__Description of the task__.
Return the lines below that contain "ankle".

__Supplied data__.
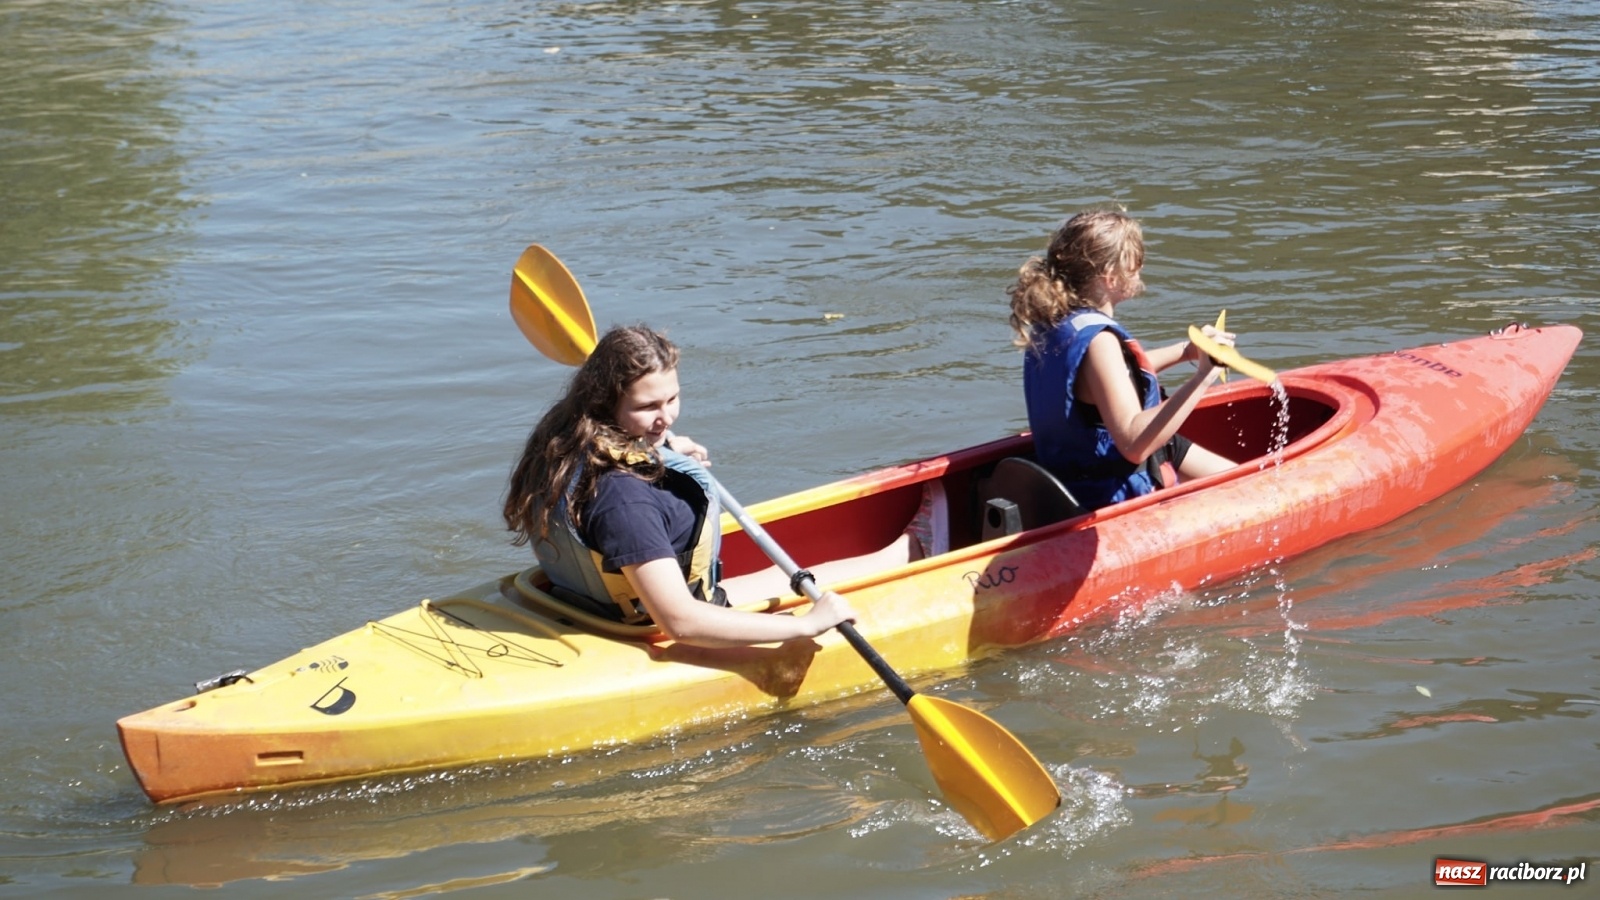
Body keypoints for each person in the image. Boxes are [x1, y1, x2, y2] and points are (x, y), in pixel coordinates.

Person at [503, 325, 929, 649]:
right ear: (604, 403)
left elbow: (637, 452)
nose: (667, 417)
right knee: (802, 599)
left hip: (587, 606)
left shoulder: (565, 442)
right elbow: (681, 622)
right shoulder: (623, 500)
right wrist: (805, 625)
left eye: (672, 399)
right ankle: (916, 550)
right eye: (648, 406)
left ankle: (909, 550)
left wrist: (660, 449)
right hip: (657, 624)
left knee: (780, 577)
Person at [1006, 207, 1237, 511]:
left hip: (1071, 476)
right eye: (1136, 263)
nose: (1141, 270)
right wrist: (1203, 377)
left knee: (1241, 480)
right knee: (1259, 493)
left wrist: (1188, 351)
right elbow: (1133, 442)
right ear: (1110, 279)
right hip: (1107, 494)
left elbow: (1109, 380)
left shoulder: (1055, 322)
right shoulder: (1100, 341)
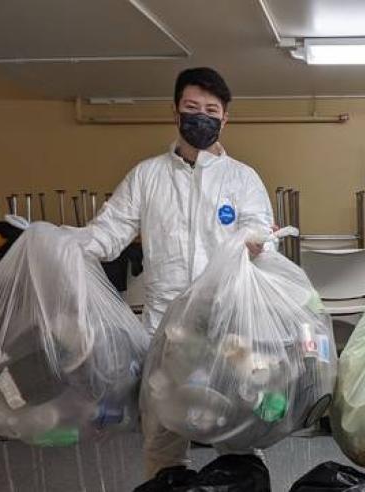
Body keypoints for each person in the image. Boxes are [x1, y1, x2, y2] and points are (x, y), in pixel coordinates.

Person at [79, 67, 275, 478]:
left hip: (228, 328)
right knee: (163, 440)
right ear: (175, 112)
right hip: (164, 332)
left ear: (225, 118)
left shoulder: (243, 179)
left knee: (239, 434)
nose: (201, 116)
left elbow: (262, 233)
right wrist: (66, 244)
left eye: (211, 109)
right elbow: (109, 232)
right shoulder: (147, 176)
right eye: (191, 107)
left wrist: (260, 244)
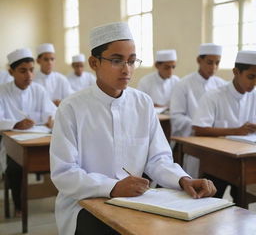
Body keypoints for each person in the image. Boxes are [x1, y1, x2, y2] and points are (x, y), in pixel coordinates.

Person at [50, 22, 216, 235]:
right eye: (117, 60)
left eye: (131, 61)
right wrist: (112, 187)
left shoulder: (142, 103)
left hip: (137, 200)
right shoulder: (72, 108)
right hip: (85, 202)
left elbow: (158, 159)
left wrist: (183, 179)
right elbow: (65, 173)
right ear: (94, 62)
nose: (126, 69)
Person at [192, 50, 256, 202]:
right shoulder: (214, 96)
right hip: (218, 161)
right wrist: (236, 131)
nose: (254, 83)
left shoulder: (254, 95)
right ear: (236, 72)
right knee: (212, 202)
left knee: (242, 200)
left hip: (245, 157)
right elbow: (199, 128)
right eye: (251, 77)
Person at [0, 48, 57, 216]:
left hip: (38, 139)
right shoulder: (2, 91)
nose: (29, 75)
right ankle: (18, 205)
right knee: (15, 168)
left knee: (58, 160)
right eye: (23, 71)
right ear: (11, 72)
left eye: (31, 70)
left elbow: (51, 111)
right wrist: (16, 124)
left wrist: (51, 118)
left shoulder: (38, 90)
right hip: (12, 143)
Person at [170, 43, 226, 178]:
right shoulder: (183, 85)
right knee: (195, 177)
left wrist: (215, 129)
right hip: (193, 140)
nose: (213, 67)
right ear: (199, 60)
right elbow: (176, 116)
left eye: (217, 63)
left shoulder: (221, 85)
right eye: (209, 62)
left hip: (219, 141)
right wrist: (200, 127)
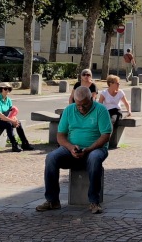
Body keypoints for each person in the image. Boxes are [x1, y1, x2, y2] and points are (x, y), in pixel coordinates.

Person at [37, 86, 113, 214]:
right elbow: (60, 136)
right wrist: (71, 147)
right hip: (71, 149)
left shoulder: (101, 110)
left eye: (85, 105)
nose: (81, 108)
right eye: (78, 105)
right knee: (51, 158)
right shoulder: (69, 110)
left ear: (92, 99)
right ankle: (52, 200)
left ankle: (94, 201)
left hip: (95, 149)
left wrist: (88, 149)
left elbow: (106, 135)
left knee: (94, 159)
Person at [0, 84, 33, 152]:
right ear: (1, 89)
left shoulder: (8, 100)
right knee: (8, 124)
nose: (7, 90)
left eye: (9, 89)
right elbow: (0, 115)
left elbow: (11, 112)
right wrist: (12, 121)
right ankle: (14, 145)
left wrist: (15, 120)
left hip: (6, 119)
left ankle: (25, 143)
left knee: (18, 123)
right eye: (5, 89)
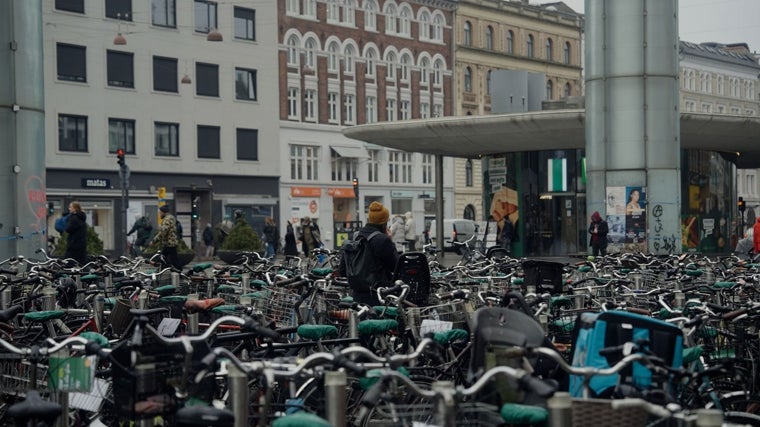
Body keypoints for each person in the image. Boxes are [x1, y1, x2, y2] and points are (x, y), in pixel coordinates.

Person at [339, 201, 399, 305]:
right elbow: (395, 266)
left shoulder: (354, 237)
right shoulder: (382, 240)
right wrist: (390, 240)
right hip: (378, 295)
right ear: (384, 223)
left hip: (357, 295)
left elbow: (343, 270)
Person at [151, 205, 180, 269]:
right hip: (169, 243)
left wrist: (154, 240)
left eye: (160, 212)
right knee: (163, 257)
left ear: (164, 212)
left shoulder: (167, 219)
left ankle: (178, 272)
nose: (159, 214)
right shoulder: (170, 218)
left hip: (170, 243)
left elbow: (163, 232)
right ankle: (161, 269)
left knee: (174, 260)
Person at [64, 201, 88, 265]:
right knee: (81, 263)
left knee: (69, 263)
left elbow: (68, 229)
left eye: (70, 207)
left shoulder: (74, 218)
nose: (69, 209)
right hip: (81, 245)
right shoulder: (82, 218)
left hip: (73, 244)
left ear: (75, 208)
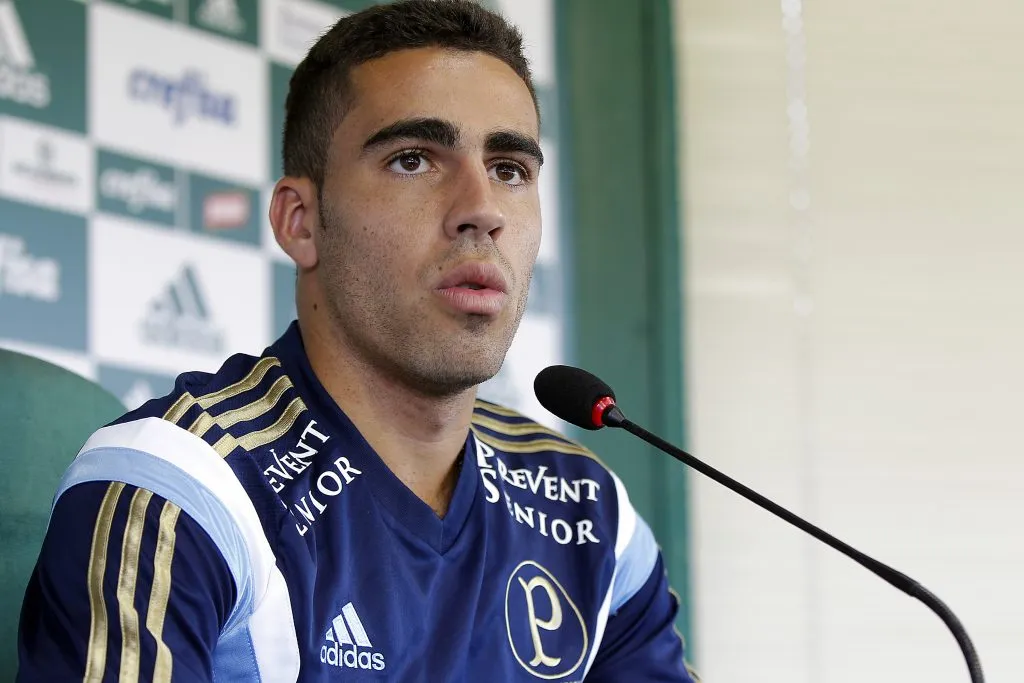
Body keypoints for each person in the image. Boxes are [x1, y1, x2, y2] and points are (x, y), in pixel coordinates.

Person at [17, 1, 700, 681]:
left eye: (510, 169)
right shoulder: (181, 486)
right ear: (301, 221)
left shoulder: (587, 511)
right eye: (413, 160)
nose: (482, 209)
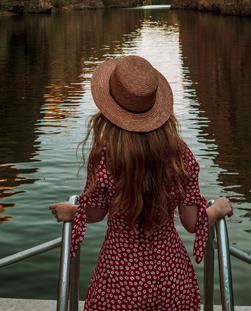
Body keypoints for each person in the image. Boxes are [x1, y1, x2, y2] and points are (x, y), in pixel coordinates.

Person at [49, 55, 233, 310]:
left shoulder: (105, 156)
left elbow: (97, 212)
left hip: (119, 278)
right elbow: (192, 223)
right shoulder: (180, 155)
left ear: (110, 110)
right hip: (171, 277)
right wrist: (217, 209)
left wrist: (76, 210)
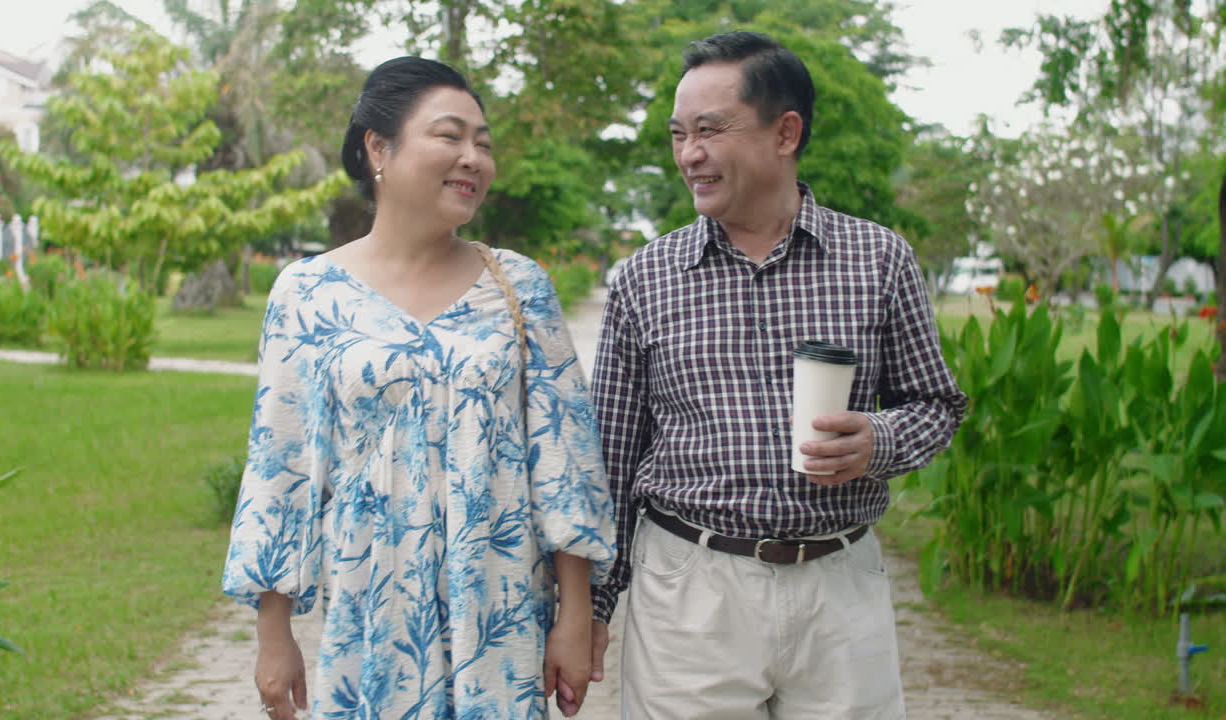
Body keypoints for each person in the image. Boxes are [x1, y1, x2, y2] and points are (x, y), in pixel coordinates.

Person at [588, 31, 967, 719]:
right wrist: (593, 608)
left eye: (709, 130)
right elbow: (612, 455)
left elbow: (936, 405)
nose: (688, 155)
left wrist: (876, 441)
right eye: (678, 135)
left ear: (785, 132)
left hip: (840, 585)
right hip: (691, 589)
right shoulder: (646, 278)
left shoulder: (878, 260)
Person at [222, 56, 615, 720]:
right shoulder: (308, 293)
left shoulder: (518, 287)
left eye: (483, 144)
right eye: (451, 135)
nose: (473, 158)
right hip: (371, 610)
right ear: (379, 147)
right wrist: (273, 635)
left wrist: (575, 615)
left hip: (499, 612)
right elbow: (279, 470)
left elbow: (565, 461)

__Task output__.
right ankle: (916, 550)
left ankle: (909, 550)
right ankle: (18, 205)
right ankle: (52, 200)
left ankle: (94, 201)
right ankle: (14, 145)
left ankle: (25, 143)
left ankle: (178, 272)
right ankle: (161, 269)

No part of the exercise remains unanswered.